Text excerpt
THE DINNER
installation Malmö, Sweden, May 2022
The economy is a feeling-state
For most humans, to live is equal to taking part in an economic system, a system heavily shaped by the idea of accumulating capital. Since early childhood most are trained to believe that a good amount of money corresponds to a safe life, a happy life. In some sense that is true, but it has symmetrically created a snowball effect where there is no clear idea on how much capital one single person actually needs to be, and feel, safe and happy. This perception of having lost the concept of a reasonable and legitimate personal capital seems to be growing among us, while we find ourselves simultaneously fighting against our very own existence. The last few decades have crystallised the drastic changes we, us humans, have put on Earth over the last five hundred years of colonialism and capitalism. We have extracted, produced and used more than our planet could tolerate, and we now stand with a wound so large that we don’t know where to start. But there is a missing discussion that we seem remarkably afraid to acknowledge . A discussion around why we felt we needed so much to begin with. The unclear and enormous need for accumulation that seeds our money economy.

What this exercise asks
a - Please quote the lines of the records from the one that contains "order: Asterales" up to and including the one that contains "locality: Cincinnati, O.".
b - Carry the text on the economy as a feeling-state forward from where it ends.

Provided records
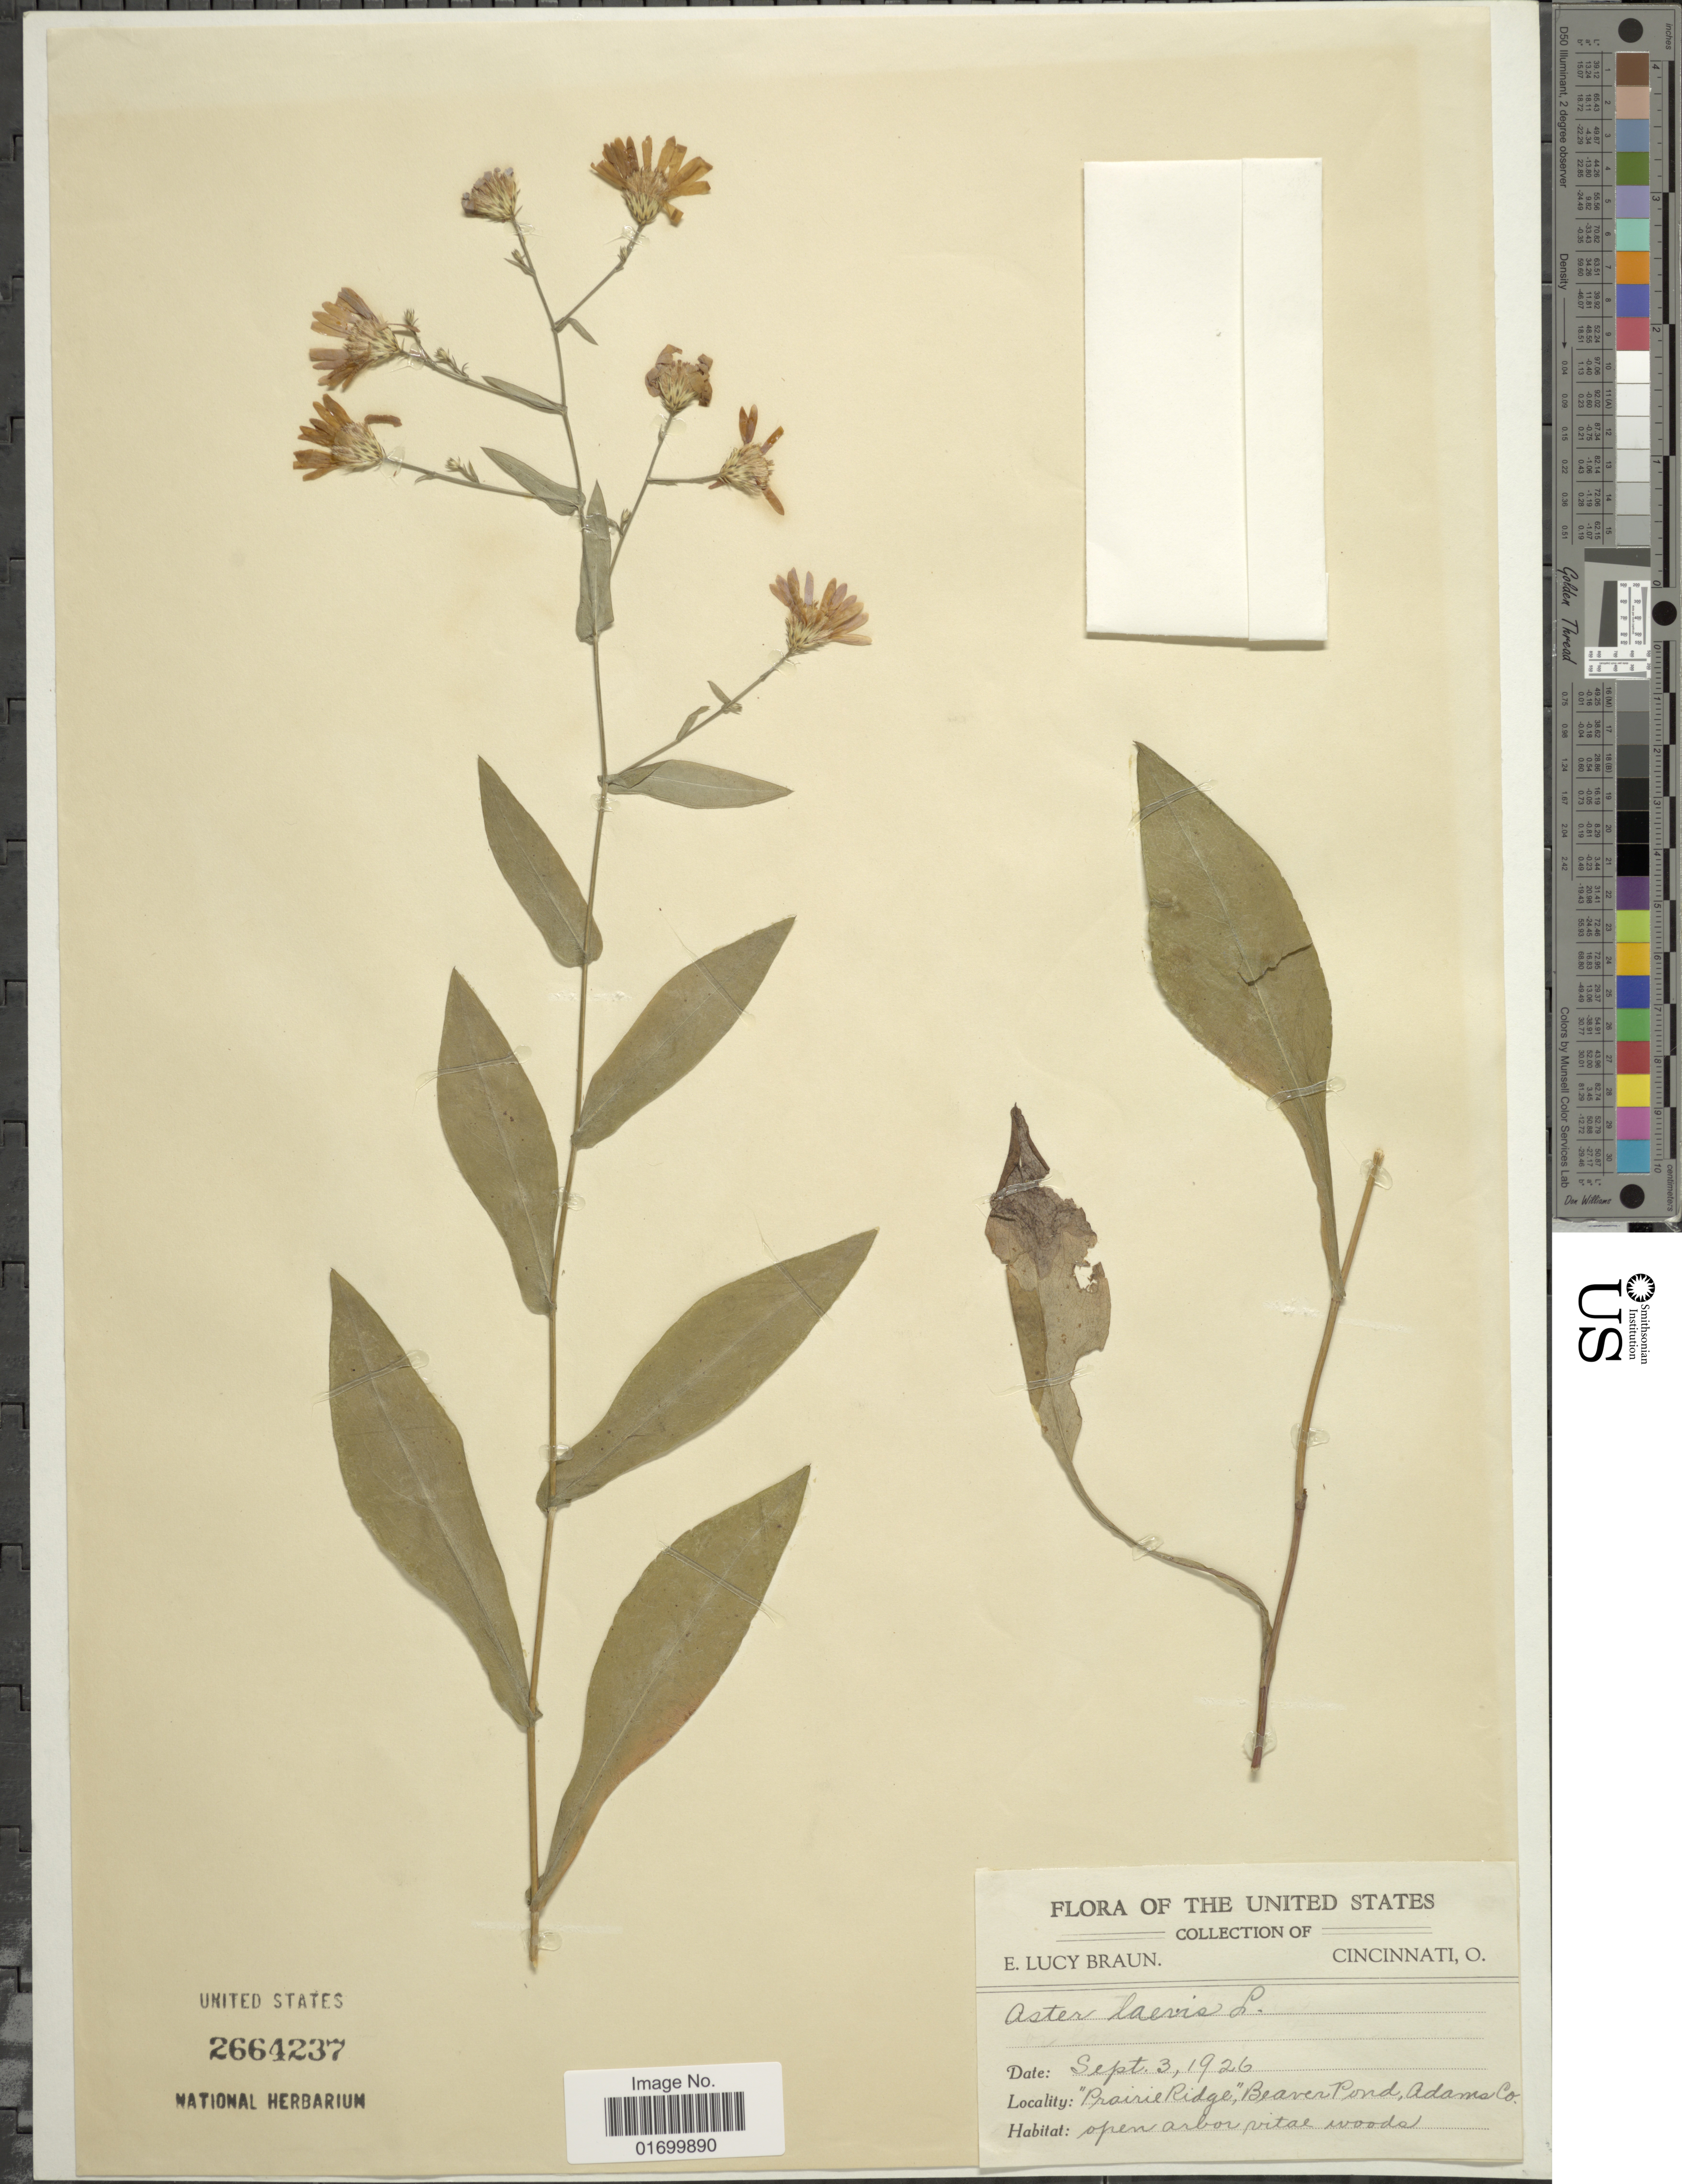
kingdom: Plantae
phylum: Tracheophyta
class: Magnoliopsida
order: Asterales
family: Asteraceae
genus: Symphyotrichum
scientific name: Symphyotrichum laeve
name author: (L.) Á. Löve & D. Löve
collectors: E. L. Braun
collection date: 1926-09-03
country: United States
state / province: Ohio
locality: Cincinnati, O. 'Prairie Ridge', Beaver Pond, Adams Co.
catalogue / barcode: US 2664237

* * *

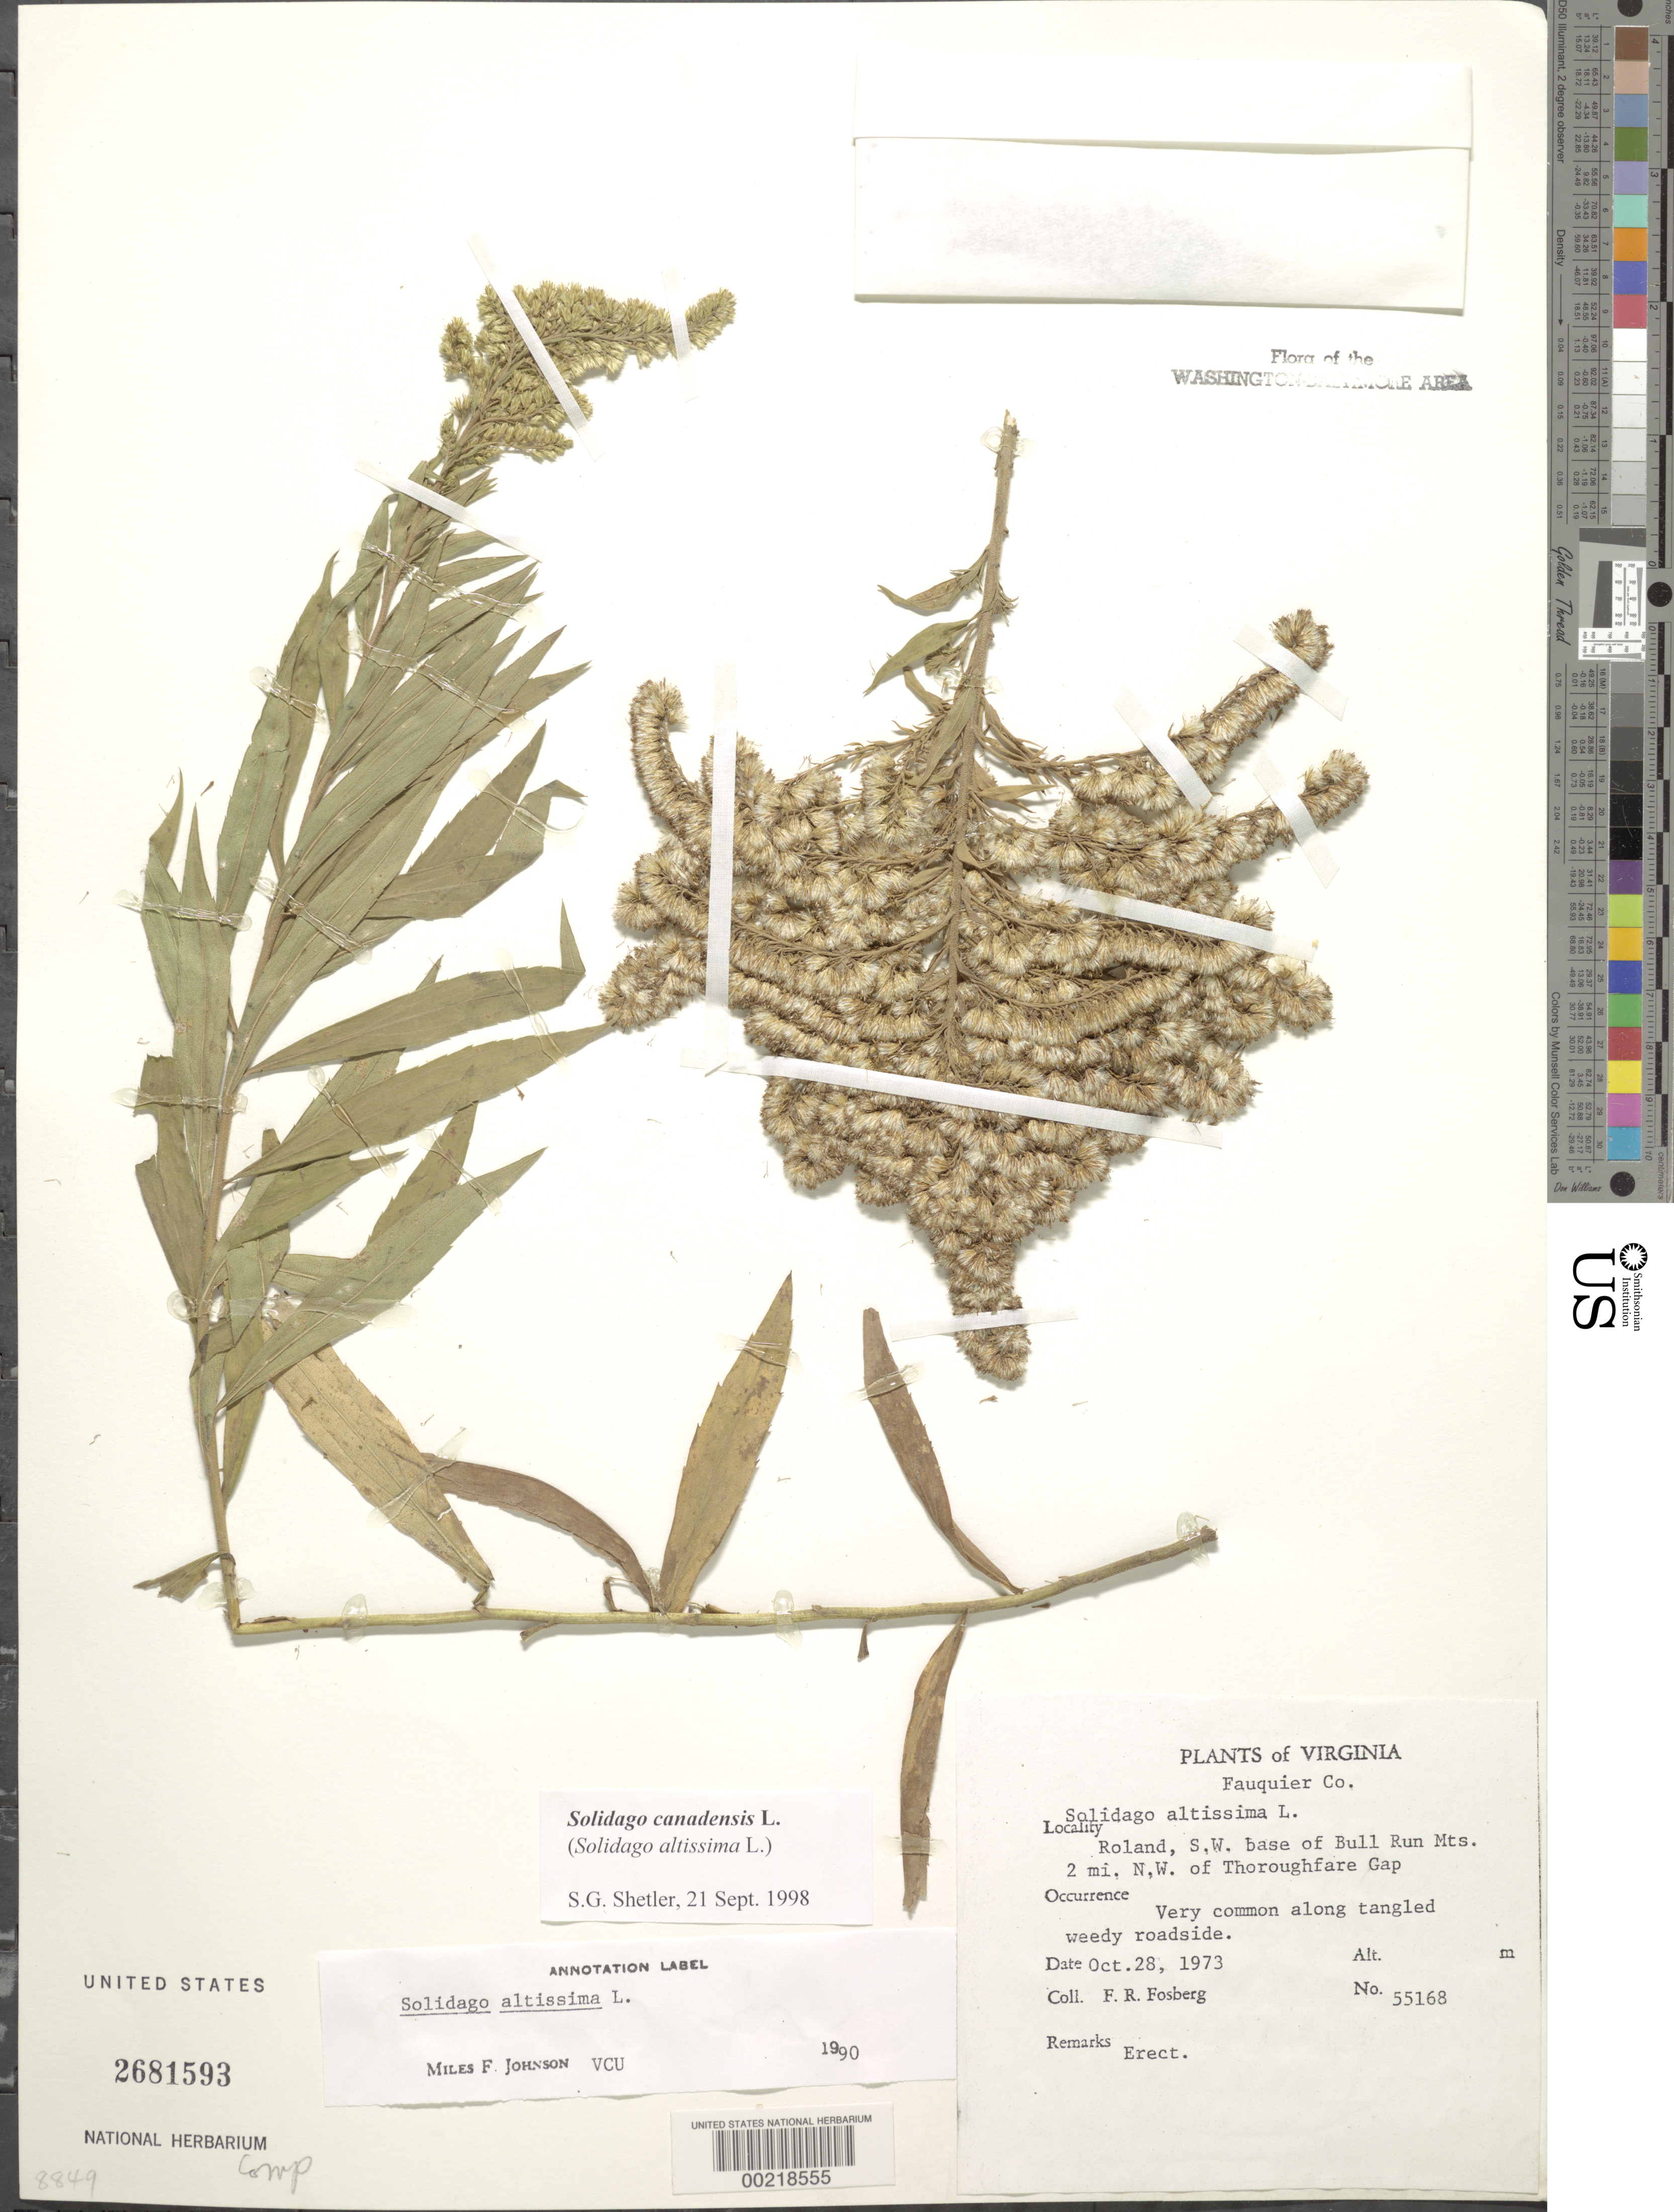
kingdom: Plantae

Responses to the exercise
a -
order: Asterales
family: Asteraceae
genus: Symphyotrichum
scientific name: Symphyotrichum laeve
name author: (L.) Á. Löve & D. Löve
collectors: E. L. Braun
collection date: 1926-09-03
country: United States
state / province: Ohio
locality: Cincinnati, O. 'Prairie Ridge', Beaver Pond, Adams Co.

b -
Consequently, the illogicality of our current capital system is massively linked to us and our future but more importantly, to how we feel and what we wish for in relationship to our planet and each other. A topic we haven’t explored enough, since emotions and economy aren’t normally gathered together in the same sentence. Economic systems are looked upon as a serious product, created in a patriarchal, logical, and hierarchical structure, where status and intelligence shape its strict framework. Intangible and soft ideas, emotions, and a feminist approach to what economy could be has not been welcome into serious rooms and decision making tables.
At the moment we seem rather lost in how to look at the economic system from a deeper and philosophical perspective that recognises the reality of value as not only monetary, abstract, numerical, and malleable to control, but also something messy, gentle, in the process of growing, thriving, and dying; utterly entangled and complex. In other words, emotional and relational.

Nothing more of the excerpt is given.